Teresa frowned, looking at her embroidery. “That’s a lie.”

The ending of “Shedding Her Own Skin” leaves room for a sequel, just as Ben Peek’s “Possession” begs for a novel or collection’s space within which to thoroughly unfurl its darkly glittering, vaguely steampunk, magico-futurist vision. Eliana is a reclusive botanist helping to regenerate the soil of a dangerous cleft in the Earth’s crust where nothing grows. One day, after a particularly thick ash-fall from the factories above, she finds a half-shattered female cyborg:

The girl made from bronze, the Returned, since she was not a real girl, this artificial girl had a loud, irregular moan in her chest: a broken machine whine that announced itself in a grinding of gears…

Peek’s rich, descriptive language suffers from syntactic awkwardness at times, but the religious and social structures he sketches around his characters make his narrative vivid and intriguing. His futuristic setting is an environmentally damaged area, and his cyborg is an indentured sex worker who had to sell her organs as well as sexual services to survive:

I had a hole in my heart…I was so afraid. I didn’t see endless service as a problem. I thought, “What’s so different about that to the life I currently live?”…I once had lungs. A liver. I had all my organs, and they worked—but now?…I can’t afford real livers, real replacements. I have fakes. I have simulations for sensations.

This story encourages its readers to re-vision the world they live in as only the best sci-fi and fantasy does, and its depth is rewarding. A woman whose history is written on her flesh meets a woman whose history parted her from her body in a damaged vulvic place where lava reputedly scarred the landscape. A broken heart stays broken, even when it is replaced with one made of metal. A planet’s grave shaft serves as a grave also for a woman whose body was as exploited as it was.

The last story posted this month, “Firing the Dead” by Celia Marsh, surprised me because its author turned out to be a new co-worker of mine. I don’t know her very well yet, but this unique and engaging story certainly makes me wish I knew her better. It opens at an odd yet poignant funeral:

The pots are arranged by size at the front of the church, grey dabs on the bright white of the altar cloth, with a smoked-glass urn standing at the back of the altar to hold Sophie’s ashes. Somewhere out of sight, a half-full slip bucket waits for her ashes to be added to the family clay at the conclusion of the service.

Our nameless narrator is fenced in by her roles as if she were a pot caught between shaping fingers: she is the dead Matriarch Sophie’s grand-niece; a survivor of her older sister, Tori; a former journeyman coroner (a type of sacramental ceramicist); and now her family’s heir. Evocative, even sensual language is one of this original and intriguing story’s strengths:

I close my eyes when we rise to sing, picturing clay on a wheel, feeling it writhe under my fingers, smooth and slick, thinning between my thumbs and forefingers as I draw it up, shape it.

The conflict between private aspiration and public duty has become tired in fantasy (and innumerable biopics of British royals).
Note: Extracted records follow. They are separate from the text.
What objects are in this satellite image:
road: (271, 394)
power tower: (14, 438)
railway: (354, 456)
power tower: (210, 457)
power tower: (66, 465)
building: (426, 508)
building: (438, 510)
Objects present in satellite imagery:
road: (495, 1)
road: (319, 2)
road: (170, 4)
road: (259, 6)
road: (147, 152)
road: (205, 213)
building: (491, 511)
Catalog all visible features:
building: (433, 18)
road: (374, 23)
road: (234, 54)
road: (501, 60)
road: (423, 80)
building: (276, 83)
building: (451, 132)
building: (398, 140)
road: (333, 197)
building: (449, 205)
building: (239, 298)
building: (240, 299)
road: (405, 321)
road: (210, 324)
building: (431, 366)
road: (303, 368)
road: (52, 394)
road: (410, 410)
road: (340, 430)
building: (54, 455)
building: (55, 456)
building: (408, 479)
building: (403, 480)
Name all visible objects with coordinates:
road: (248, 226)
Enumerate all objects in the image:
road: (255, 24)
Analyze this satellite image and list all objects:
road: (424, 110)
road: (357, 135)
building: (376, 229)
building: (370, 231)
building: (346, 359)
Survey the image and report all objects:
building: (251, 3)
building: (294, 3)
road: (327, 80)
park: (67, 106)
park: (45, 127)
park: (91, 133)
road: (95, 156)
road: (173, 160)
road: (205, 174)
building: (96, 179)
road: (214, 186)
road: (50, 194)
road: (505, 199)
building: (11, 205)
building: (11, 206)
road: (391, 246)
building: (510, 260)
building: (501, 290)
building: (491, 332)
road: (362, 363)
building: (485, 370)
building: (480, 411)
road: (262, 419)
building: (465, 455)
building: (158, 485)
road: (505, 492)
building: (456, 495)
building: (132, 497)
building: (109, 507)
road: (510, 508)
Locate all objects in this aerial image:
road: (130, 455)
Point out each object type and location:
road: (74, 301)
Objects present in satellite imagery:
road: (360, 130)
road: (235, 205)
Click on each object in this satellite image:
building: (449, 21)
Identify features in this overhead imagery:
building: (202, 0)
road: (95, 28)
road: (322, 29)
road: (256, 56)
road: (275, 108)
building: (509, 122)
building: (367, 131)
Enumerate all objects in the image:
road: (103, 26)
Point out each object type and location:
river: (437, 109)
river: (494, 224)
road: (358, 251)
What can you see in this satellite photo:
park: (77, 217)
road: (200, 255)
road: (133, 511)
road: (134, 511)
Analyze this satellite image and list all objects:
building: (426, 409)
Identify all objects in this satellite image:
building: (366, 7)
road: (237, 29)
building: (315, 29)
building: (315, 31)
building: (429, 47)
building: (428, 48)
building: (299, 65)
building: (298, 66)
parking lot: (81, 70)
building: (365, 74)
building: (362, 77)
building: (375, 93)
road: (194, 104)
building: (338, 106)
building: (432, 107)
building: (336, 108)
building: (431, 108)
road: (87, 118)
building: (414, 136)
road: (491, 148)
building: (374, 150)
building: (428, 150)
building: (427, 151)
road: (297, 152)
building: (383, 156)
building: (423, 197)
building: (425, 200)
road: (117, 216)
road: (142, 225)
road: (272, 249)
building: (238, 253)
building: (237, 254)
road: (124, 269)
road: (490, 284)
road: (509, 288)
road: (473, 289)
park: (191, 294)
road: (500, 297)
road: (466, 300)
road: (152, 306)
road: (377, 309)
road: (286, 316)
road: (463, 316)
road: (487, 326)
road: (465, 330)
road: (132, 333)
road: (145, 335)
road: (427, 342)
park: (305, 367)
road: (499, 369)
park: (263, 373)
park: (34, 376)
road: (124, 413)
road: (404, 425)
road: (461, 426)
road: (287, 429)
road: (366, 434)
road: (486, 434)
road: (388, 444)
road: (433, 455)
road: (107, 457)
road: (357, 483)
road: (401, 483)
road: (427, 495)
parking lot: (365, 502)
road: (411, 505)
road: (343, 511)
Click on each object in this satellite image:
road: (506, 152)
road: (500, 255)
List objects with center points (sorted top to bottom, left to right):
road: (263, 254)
This story revivifies it with details and characters which feel realistic and familiar without being dull, and an unusual setting that blends interestingly with quotidian moments, like a young man struggling with a corsage pin. Aside from a few small missteps in phrasing, this is a well-crafted and tantalizing glimpse of what I suspect may be a longer work in which the deaths alluded to in this story are explained, the social structures and intriguing religion of our protagonist’s society are elucidated, and where we get to know more about Tori’s sister. I’m pleased with what I’ve read in Fantasy Magazine, and I look forward to perusing its December offerings.